ASSIGNED TASK: The answer should be the records below, word for word, with every image left out.

● ● ● ● ●

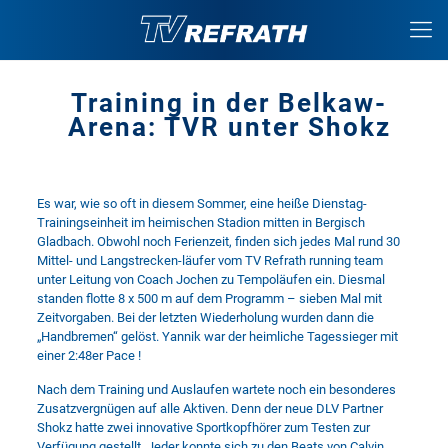
Training in der Belkaw-
Arena: TVR unter Shokz
Es war, wie so oft in diesem Sommer, eine heiße Dienstag-
Trainingseinheit im heimischen Stadion mitten in Bergisch
Gladbach. Obwohl noch Ferienzeit, finden sich jedes Mal rund 30
Mittel- und Langstrecken-läufer vom TV Refrath running team
unter Leitung von Coach Jochen zu Tempoläufen ein. Diesmal
standen flotte 8 x 500 m auf dem Programm – sieben Mal mit
Zeitvorgaben. Bei der letzten Wiederholung wurden dann die
„Handbremen“ gelöst. Yannik war der heimliche Tagessieger mit
einer 2:48er Pace !
Nach dem Training und Auslaufen wartete noch ein besonderes
Zusatzvergnügen auf alle Aktiven. Denn der neue DLV Partner
Shokz hatte zwei innovative Sportkopfhörer zum Testen zur
Verfügung gestellt. Jeder konnte sich zu den Beats von Calvin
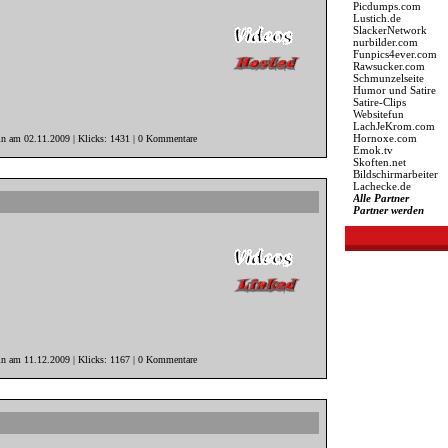
Picdumps.com
Lustich.de
SlackerNetwork
nurbilder.com
Funpics4ever.com
Rawsucker.com
Schmunzelseite
Humor und Satire
Satire-Clips
Websitefun
LachJeKrom.com
Hornoxe.com
in am 02.11.2009 | Klicks: 1431 | 0 Kommentare
Emok.tv
Skoften.net
Bildschirmarbeiter
Lachecke.de
Alle Partner
Partner werden
in am 11.12.2009 | Klicks: 1167 | 0 Kommentare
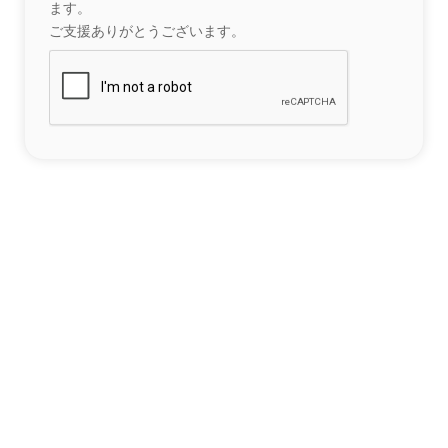
ます。
ご支援ありがとうございます。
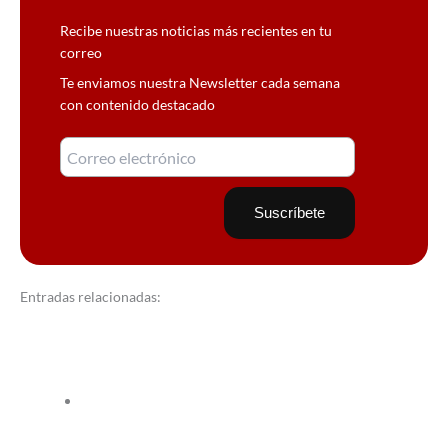
Recibe nuestras noticias más recientes en tu
correo
Te enviamos nuestra Newsletter cada semana
con contenido destacado
Entradas relacionadas:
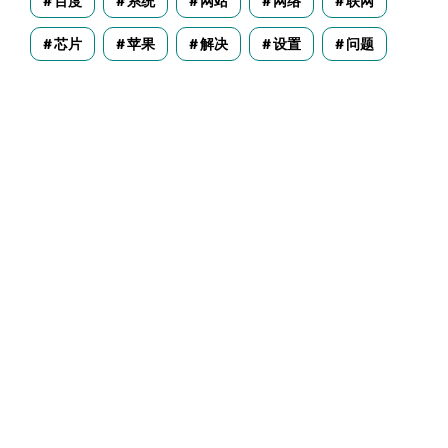
百度
系统
网站
网络
联网
芯片
苹果
解决
设置
问题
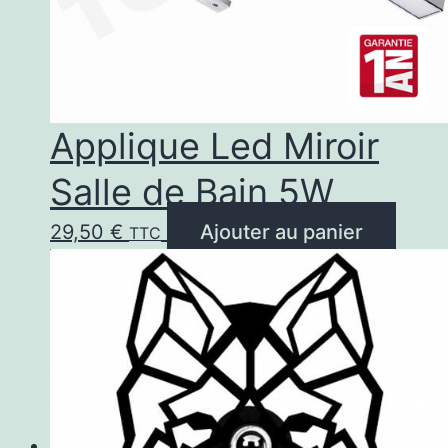
Applique Led Miroir
Salle de Bain 5W
29,50
€
Ajouter au panier
TTC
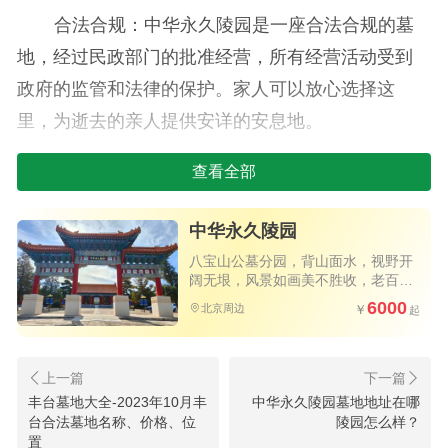
合法合规：中华永久陵园是一座合法合规的墓
地，经过民政部门的批准经营，所有经营活动受到
政府的监管和法律的保护。家人可以放心选择这
里，为逝去的亲人提供安详的安息地。
皇家建筑风格：陵园以皇家建筑风格为载体，
查看全部
吸取了现代园林艺术的精华。墓区的建筑和景观设
计充满了庄严与宏伟，为逝者提供了一个尊严安息
中华永久陵园
的场所。
八宝山公墓分园，背山面水，视野开
阔无垠，风景如画美不胜收，老百姓
买得起的优质公墓，公交直达园区大
多样化碑型：中华永久陵园拥有几十款不同风
6000
北京周边
门，祭扫方便
格的碑型，均采用纯天然石料加工而成。这些碑型
质地坚硬，色泽鲜明，风格各异，满足了家人对于
墓碑的不同需求，展现了陵园的多样化和个性化。
丰台墓地大全-2023年10月丰
中华永久陵园墓地地址在哪
台合法墓地名称、价格、位
陵园怎么样？
选择中华永久陵园的理由
置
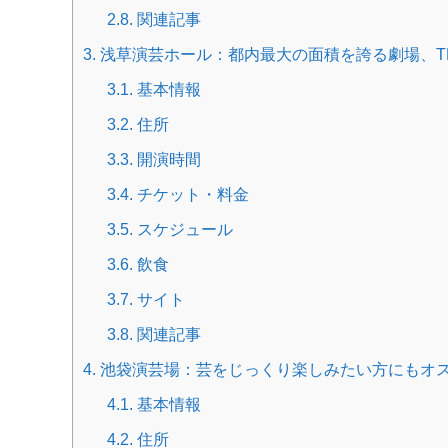
2.8.
関連記事
3.
浅草演芸ホール：都内最大の面積を誇る劇場、T
3.1.
基本情報
3.2.
住所
3.3.
開演時間
3.4.
チケット・料金
3.5.
スケジュール
3.6.
飲食
3.7.
サイト
3.8.
関連記事
4.
池袋演芸場：芸をじっくり楽しみたい方にもオ
4.1.
基本情報
4.2.
住所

● ● ● ● ●

TASK ANSWER:
Training in der Belkaw-
Arena: TVR unter Shokz
Es war, wie so oft in diesem Sommer, eine heiße Dienstag-
Trainingseinheit im heimischen Stadion mitten in Bergisch
Gladbach. Obwohl noch Ferienzeit, finden sich jedes Mal rund 30
Mittel- und Langstrecken-läufer vom TV Refrath running team
unter Leitung von Coach Jochen zu Tempoläufen ein. Diesmal
standen flotte 8 x 500 m auf dem Programm – sieben Mal mit
Zeitvorgaben. Bei der letzten Wiederholung wurden dann die
„Handbremen“ gelöst. Yannik war der heimliche Tagessieger mit
einer 2:48er Pace !
Nach dem Training und Auslaufen wartete noch ein besonderes
Zusatzvergnügen auf alle Aktiven. Denn der neue DLV Partner
Shokz hatte zwei innovative Sportkopfhörer zum Testen zur
Verfügung gestellt. Jeder konnte sich zu den Beats von Calvin
Picdumps.com
Lustich.de
SlackerNetwork
nurbilder.com
Funpics4ever.com
Rawsucker.com
Schmunzelseite
Humor und Satire
Satire-Clips
Websitefun
LachJeKrom.com
Hornoxe.com
in am 02.11.2009 | Klicks: 1431 | 0 Kommentare
Emok.tv
Skoften.net
Bildschirmarbeiter
Lachecke.de
Alle Partner
Partner werden
in am 11.12.2009 | Klicks: 1167 | 0 Kommentare
ます。
ご支援ありがとうございます。
Recibe nuestras noticias más recientes en tu
correo
Te enviamos nuestra Newsletter cada semana
con contenido destacado
Entradas relacionadas:
百度
系统
网站
网络
联网
芯片
苹果
解决
设置
问题
Applique Led Miroir
Salle de Bain 5W
29,50
€
Ajouter au panier
TTC
合法合规：中华永久陵园是一座合法合规的墓
地，经过民政部门的批准经营，所有经营活动受到
政府的监管和法律的保护。家人可以放心选择这
里，为逝去的亲人提供安详的安息地。
皇家建筑风格：陵园以皇家建筑风格为载体，
查看全部
吸取了现代园林艺术的精华。墓区的建筑和景观设
计充满了庄严与宏伟，为逝者提供了一个尊严安息
中华永久陵园
的场所。
八宝山公墓分园，背山面水，视野开
阔无垠，风景如画美不胜收，老百姓
买得起的优质公墓，公交直达园区大
多样化碑型：中华永久陵园拥有几十款不同风
6000
北京周边
门，祭扫方便
格的碑型，均采用纯天然石料加工而成。这些碑型
质地坚硬，色泽鲜明，风格各异，满足了家人对于
墓碑的不同需求，展现了陵园的多样化和个性化。
丰台墓地大全-2023年10月丰
中华永久陵园墓地地址在哪
台合法墓地名称、价格、位
陵园怎么样？
选择中华永久陵园的理由
置
2.8.
関連記事
3.
浅草演芸ホール：都内最大の面積を誇る劇場、T
3.1.
基本情報
3.2.
住所
3.3.
開演時間
3.4.
チケット・料金
3.5.
スケジュール
3.6.
飲食
3.7.
サイト
3.8.
関連記事
4.
池袋演芸場：芸をじっくり楽しみたい方にもオ
4.1.
基本情報
4.2.
住所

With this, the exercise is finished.